Overcome Negative Thoughts by Processing Fear, Shame & Anger
Many mental health issues and relationship challenges are triggered by unconscious dynamics of fear, shame, and anger. By processing these emotions you will be able to overcome negative thoughts & emotions by healing them from the source.
There are many types of fear:
- Our fear of the unknown
- fear of judgment and self-judgment
- fear of abandonment
Often times these fears trigger withdrawal or aggression, which are known as shame-avoidant behaviors.
Feelings of fear, shame, and aggression are natural and normal. However, experiencing these emotions is difficult and overwhelming, so we often mask them or suppress them.
Also, fear, shame, and anger are emotions that often tangle with the process of forgiveness. Processing these feelings is essential for your mental health and healthy relationships.
The Role of Fear and Shame in Forgiveness
Shame is a self-conscious emotion that stems from our belief that we are at the core flawed, worthless, or inadequate. People who grew up in an unhealthy environment that caused them to feel afraid, unsafe, and abandoned usually internalize distorted self-perception of their own inadequacy and worthlessness.
In the process of forgiveness, it often happens that the victim internalizes shame that belongs to the one who caused harm. They assume that the resentment was somehow their fault.
As a result of not feeling loved, accepted, or valued, children develop fear and the belief that he or she is not loved because there is something wrong with them. Consequently, they internalized shame and the effects of hurt, believing that hurt was somehow their fault. An unhealthy attachment with a primary caregiver, such as fearful-avoidant attachment with either abusive or cruel caregivers, may cause a child to feel generally unsafe.
Shame causes you to plant self-critical thoughts of failure, guilt, and worthlessness in your subconscious mind. These thoughts, in turn, affect your self-esteem and confidence, triggering feelings of insecurity, anxiety, loneliness, and other mental health challenges.
Feelings Hiding Behind Anger
Anger typically arouses as a response to other emotions, such as hurt, shame, guilt, or fear. Initially, the hurt is always accompanied by anger. However, in a desire to escape grief, fear, and shame a person may avoid forgiveness and hide behind anger.
It is much safer to feel angry than to have to deal with painful emotions. Over time, you may develop a habit of masking all your hurtful emotions with anger to avoid experiencing them. You may feel anger as a substitute for other emotions that are too disturbing to deal with.
So, anger is a multidimensional process: on one hand, you are angry with the person who caused the pain. On the other hand, your experience anger on a more personal level, unconsciously using it to mask the other hurtful feelings and cover them with feelings of power, control, and anger.
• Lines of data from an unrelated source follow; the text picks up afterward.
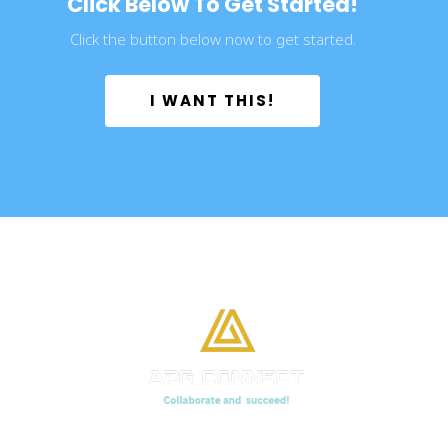
Click Below To Get Started!
Click the button below now to get started.
 I WANT THIS! 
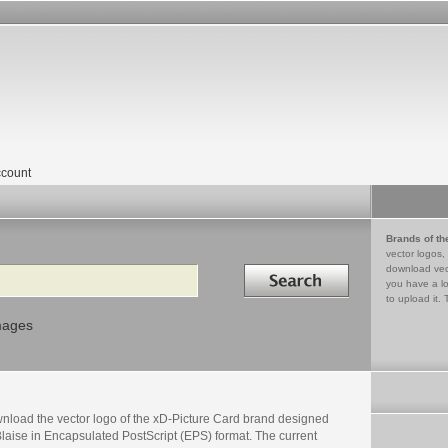
count
Brands of th
vector logos,
Search in
download vec
you have a lo
to upload it. 
mages
nload the vector logo of the xD-Picture Card brand designed
laise in Encapsulated PostScript (EPS) format. The current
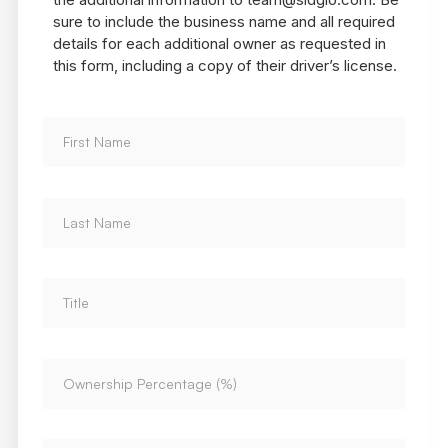
sure to include the business name and all required
details for each additional owner as requested in
this form, including a copy of their driver’s license.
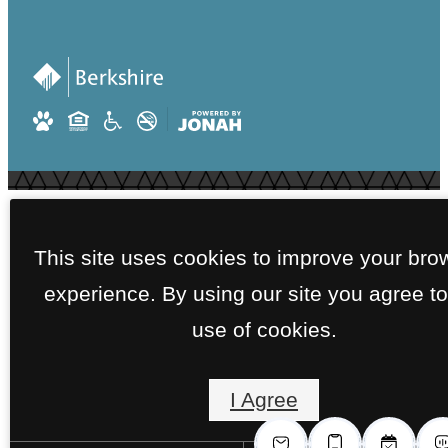
This site uses cookies to improve your bro
experience. By using our site you agree to
use of cookies.
I Agree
How to Process Fear, Shame, and Anger and Get Back to Yourself
To overcome negative thoughts and disturbing emotions of fear, shame, and anger – ground yourself in the present. Practice mindfulness meditation to focus your attention on the present moment and allow yourself to experience all the feelings that come up to you. We often struggle because we are trying to avoid these feelings, so it is important to let yourself fully experience them and let go of them.
Focus on your emotions and mindfully acknowledge them without self-judgment and self-criticism. The best way to overcome shame, fear, and anger is through self-compassion and acceptance. There are many ways to practice self-compassion, for example, acknowledging your feelings can help you switch from blaming to understanding. Understanding that forgiveness and self-forgiveness is a choice will help you heal and come to terms with your fear and shame-provoking experiences.